(Data entries)
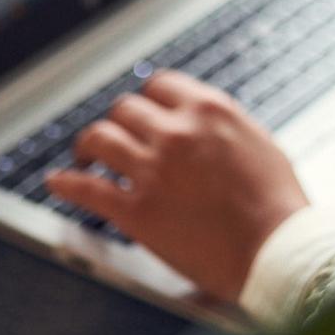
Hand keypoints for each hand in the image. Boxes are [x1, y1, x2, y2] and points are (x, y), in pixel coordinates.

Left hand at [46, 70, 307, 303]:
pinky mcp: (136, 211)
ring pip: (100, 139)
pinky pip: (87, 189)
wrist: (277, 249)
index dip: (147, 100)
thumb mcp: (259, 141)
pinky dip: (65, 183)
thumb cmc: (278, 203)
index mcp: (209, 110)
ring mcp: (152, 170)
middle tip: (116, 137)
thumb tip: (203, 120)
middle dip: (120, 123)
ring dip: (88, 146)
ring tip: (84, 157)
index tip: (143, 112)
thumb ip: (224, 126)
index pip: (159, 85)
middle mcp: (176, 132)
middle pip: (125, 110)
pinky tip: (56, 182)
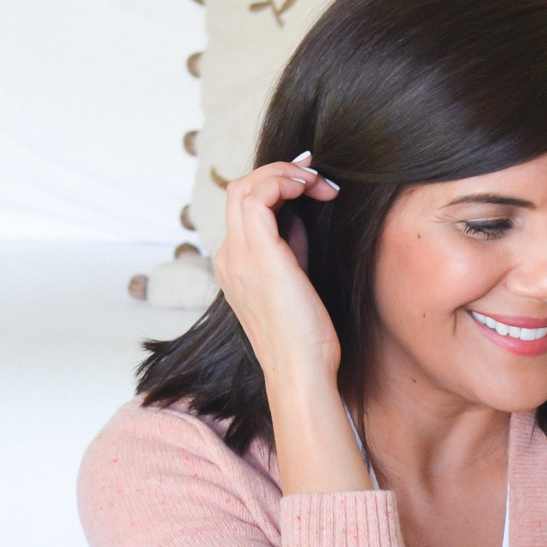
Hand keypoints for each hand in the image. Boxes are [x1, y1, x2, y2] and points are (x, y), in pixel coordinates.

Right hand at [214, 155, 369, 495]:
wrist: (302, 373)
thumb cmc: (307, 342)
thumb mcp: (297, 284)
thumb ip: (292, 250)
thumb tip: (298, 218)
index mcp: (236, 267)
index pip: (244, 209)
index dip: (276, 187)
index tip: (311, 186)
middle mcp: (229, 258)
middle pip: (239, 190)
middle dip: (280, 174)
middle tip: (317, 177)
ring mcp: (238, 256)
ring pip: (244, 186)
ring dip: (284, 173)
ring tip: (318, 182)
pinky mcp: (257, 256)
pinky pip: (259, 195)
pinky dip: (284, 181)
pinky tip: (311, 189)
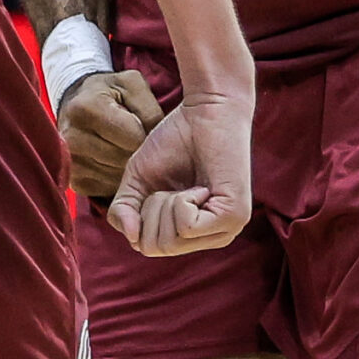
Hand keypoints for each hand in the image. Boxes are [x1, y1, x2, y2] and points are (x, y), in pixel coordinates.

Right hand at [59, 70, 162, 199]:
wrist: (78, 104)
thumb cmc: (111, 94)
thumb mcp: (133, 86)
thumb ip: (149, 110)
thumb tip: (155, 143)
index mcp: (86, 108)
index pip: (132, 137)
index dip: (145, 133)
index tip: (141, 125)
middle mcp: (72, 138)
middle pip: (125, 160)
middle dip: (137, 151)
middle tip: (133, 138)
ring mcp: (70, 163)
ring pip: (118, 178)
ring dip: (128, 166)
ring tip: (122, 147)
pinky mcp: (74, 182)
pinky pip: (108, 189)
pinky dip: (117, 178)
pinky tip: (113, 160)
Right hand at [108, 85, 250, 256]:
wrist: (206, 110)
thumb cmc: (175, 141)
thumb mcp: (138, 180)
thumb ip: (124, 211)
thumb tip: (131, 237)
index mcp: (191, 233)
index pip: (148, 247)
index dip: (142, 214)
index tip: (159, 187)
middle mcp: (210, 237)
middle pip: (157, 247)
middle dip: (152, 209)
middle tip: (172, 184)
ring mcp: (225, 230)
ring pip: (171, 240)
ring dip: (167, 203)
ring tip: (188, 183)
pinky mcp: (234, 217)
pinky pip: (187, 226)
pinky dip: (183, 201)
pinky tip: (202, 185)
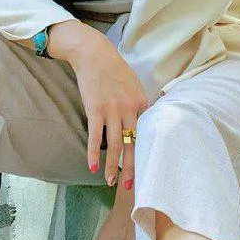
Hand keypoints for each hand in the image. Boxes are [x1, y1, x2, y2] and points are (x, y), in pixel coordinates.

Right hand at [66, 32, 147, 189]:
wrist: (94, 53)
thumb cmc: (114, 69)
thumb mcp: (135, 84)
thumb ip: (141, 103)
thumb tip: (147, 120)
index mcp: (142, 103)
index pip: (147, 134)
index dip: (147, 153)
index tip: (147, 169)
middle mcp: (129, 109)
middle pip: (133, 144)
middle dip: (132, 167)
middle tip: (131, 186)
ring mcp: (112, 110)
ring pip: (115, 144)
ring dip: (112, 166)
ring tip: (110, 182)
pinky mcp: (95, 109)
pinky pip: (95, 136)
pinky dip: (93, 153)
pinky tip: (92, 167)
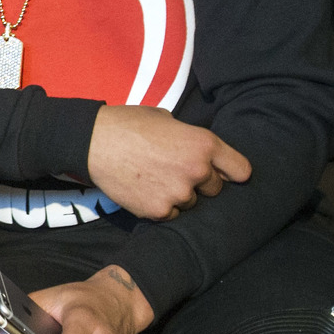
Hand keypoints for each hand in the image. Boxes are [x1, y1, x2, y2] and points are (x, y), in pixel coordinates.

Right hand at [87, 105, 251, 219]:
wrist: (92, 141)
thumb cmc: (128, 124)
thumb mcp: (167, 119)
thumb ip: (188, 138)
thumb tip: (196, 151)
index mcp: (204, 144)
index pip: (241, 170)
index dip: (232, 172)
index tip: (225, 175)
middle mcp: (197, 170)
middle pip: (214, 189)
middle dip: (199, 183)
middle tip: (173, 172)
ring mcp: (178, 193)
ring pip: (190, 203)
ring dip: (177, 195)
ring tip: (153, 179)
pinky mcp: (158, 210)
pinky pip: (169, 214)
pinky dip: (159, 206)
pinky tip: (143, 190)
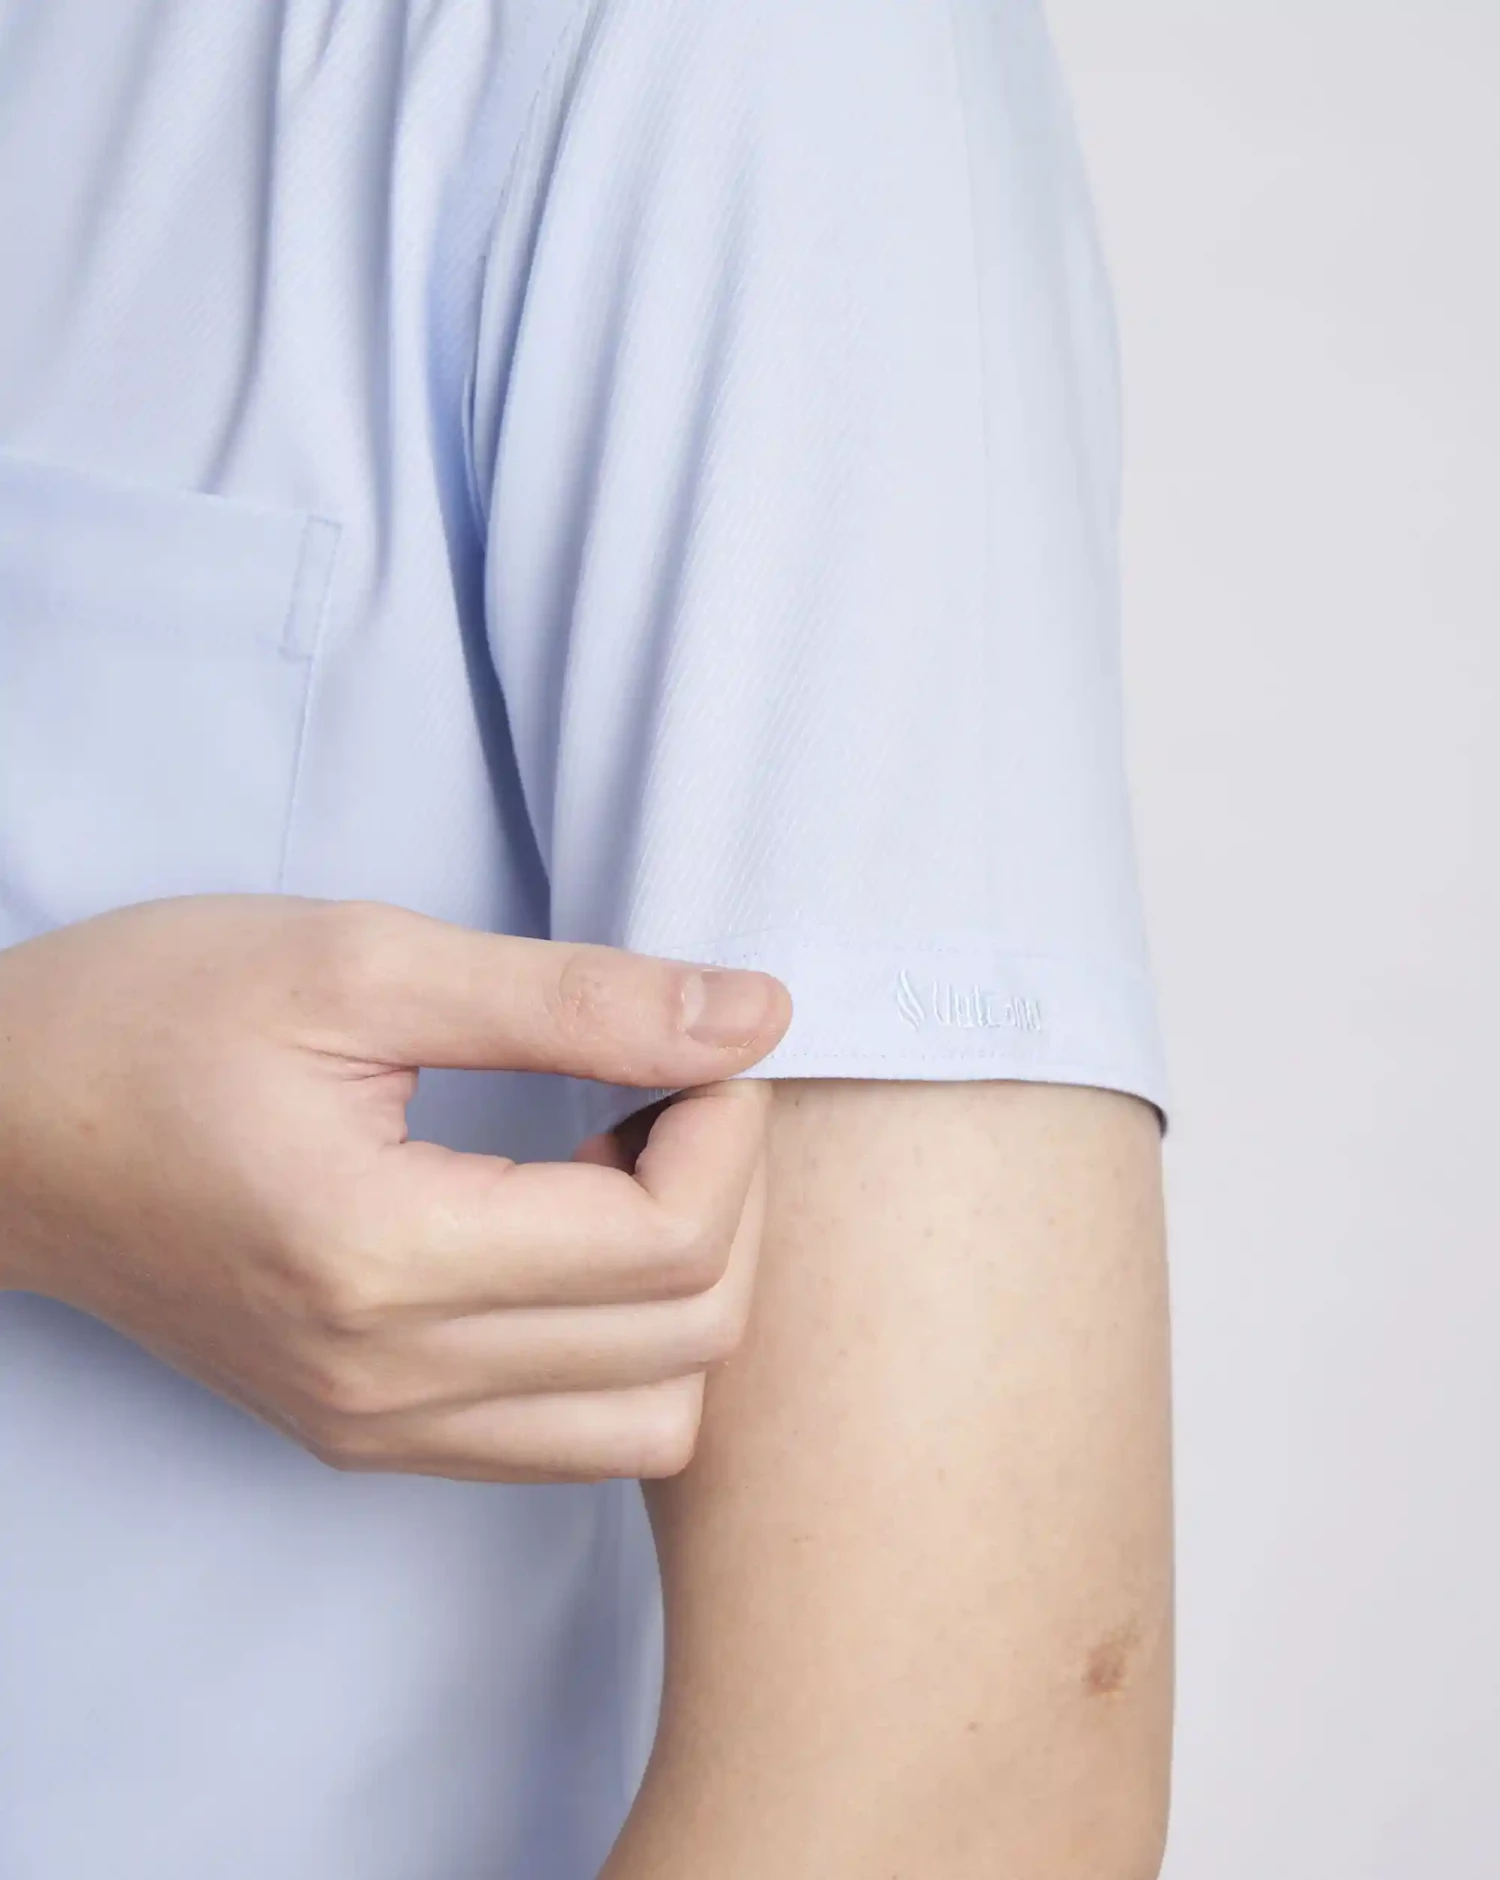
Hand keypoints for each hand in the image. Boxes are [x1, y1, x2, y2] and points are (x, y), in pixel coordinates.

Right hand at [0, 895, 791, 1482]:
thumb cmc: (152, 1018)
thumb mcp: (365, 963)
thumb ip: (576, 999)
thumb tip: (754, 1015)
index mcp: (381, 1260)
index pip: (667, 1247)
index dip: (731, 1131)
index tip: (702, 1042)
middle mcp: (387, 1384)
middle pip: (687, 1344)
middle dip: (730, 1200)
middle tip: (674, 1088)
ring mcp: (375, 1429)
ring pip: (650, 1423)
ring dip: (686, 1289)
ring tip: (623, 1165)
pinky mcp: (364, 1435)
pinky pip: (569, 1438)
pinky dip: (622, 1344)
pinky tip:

▸ Brief: Each line above from the one containing "pinky pip: (87, 189)" through the one containing "pinky tip: (202, 185)" is to be returned verbatim. Nothing else, and no pictures.

▸ Response:
pinky pip: (87, 189)
wrist: (277, 249)
index dip: (147, 100)
thumb mcp: (259, 141)
pinky dip: (65, 183)
thumb cmc: (278, 203)
index mcp: (209, 110)
ring mcp: (152, 170)
middle tip: (116, 137)
thumb tip: (203, 120)
middle dip: (120, 123)
ring dip: (88, 146)
ring tip: (84, 157)
index tip: (143, 112)
thumb ip: (224, 126)
index pip: (159, 85)
middle mcp: (176, 132)
middle pip: (125, 110)
pinky tip: (56, 182)
Hand keypoints for each hand in the image. Boxes are [x1, y1, x2, y2] and points are (x, y), in pixel coordinates.

Right hand at [214, 155, 369, 495]:
wrist: (302, 373)
thumb cmc: (307, 342)
thumb mcp: (297, 284)
thumb ip: (292, 250)
thumb tip: (298, 218)
index mcp: (236, 267)
index pip: (244, 209)
index dip: (276, 187)
index tip: (311, 186)
middle mcp: (229, 258)
middle pip: (239, 190)
middle dip: (280, 174)
middle tip: (317, 177)
ring mcp: (238, 256)
ring pip: (244, 186)
ring dip: (284, 173)
ring tip: (318, 182)
pinky mcp: (257, 256)
pinky pip: (259, 195)
pinky dip: (284, 181)
pinky tip: (311, 189)
Hand keypoints for each hand in the image. Boxes are [x1, y1, x2, y2] and points are (x, y), in pixel coordinates.

Right hand at [59, 70, 162, 199]:
wrist: (78, 104)
thumb cmc: (111, 94)
thumb mcp: (133, 86)
thumb ip: (149, 110)
thumb tip: (155, 143)
index mcp: (86, 108)
index pip: (132, 137)
index dip: (145, 133)
index tip: (141, 125)
middle mcp: (72, 138)
middle pip: (125, 160)
middle dip: (137, 151)
middle tip: (133, 138)
ring mcp: (70, 163)
ring pip: (118, 178)
ring dip: (128, 166)
ring tip: (122, 147)
pinky mcp: (74, 182)
pinky pip: (108, 189)
pinky dip: (117, 178)
pinky tip: (113, 160)
Right hand at [108, 85, 250, 256]:
wrist: (206, 110)
thumb cmc: (175, 141)
thumb mcp: (138, 180)
thumb ip: (124, 211)
thumb tip: (131, 237)
index mcp: (191, 233)
index pip: (148, 247)
index dip: (142, 214)
index tip: (159, 187)
middle mcp: (210, 237)
middle pip: (157, 247)
middle dip: (152, 209)
middle tip: (172, 184)
ring mcp: (225, 230)
ring pip: (171, 240)
ring dip: (167, 203)
ring tip: (188, 183)
pinky mcp: (234, 217)
pinky pip: (187, 226)
pinky dip: (183, 201)
pinky tip: (202, 185)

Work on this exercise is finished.